To-do item: Pictures aside, print all of the data below exactly as written.

Recorded information:
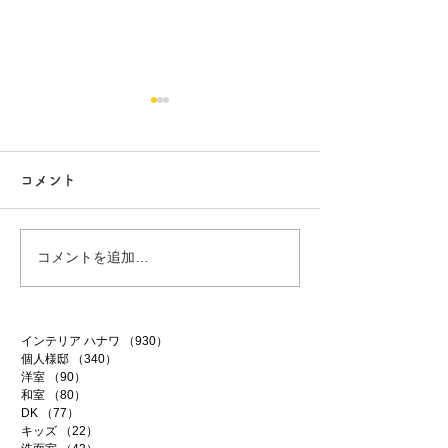
コメント
行方市リフォーム 9
行方市リフォーム
コメントを追加…
インテリア ハナワ
（930）
930件の記事
個人様邸
（340）
340件の記事
洋室
（90）
90件の記事
和室
（80）
80件の記事
DK
（77）
77件の記事
キッズ
（22）
22件の記事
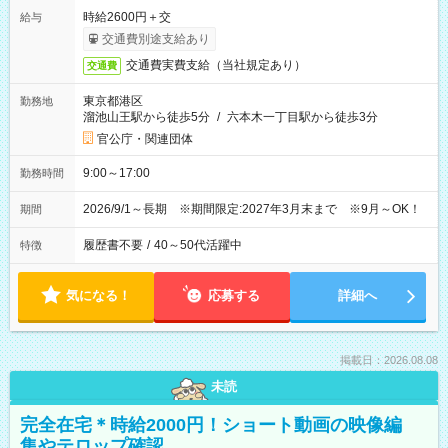
時給2600円＋交
給与
交通費別途支給あり
交通費実費支給（当社規定あり）
交通費
東京都港区
勤務地
溜池山王駅から徒歩5分
/
六本木一丁目駅から徒歩3分
官公庁・関連団体
9:00～17:00
勤務時間
2026/9/1～長期 ※期間限定:2027年3月末まで ※9月～OK！
期間
履歴書不要
/
40～50代活躍中
特徴
気になる！
応募する
詳細へ
掲載日：2026.08.08
未読
完全在宅＊時給2000円！ショート動画の映像編
集やテロップ確認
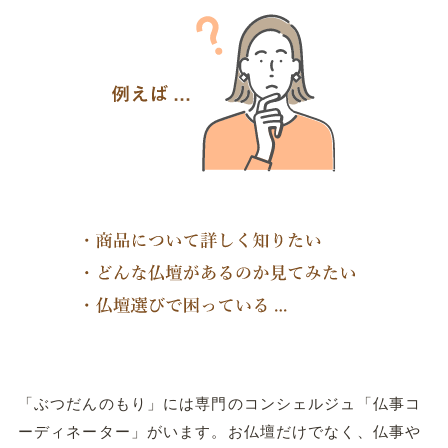
「ぶつだんのもり」には専門のコンシェルジュ「仏事コ
ーディネーター」がいます。お仏壇だけでなく、仏事や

Response area:
コメント
行方市リフォーム 9
行方市リフォーム
コメントを追加…
インテリア ハナワ
（930）
930件の記事
個人様邸
（340）
340件の記事
洋室
（90）
90件の記事
和室
（80）
80件の記事
DK
（77）
77件の記事
キッズ
（22）
22件の記事
時給2600円＋交
給与
交通費別途支給あり
交通費実費支給（当社規定あり）
交通費
東京都港区
勤務地
溜池山王駅から徒歩5分
/
六本木一丁目駅から徒歩3分
官公庁・関連団体
9:00～17:00
勤務時間
2026/9/1～長期 ※期間限定:2027年3月末まで ※9月～OK！
期間
履歴書不要
/
40～50代活躍中
特徴
気になる！
応募する
詳細へ
掲載日：2026.08.08
未読
完全在宅＊時給2000円！ショート動画の映像編
集やテロップ確認
「ぶつだんのもり」には専門のコンシェルジュ「仏事コ
ーディネーター」がいます。お仏壇だけでなく、仏事や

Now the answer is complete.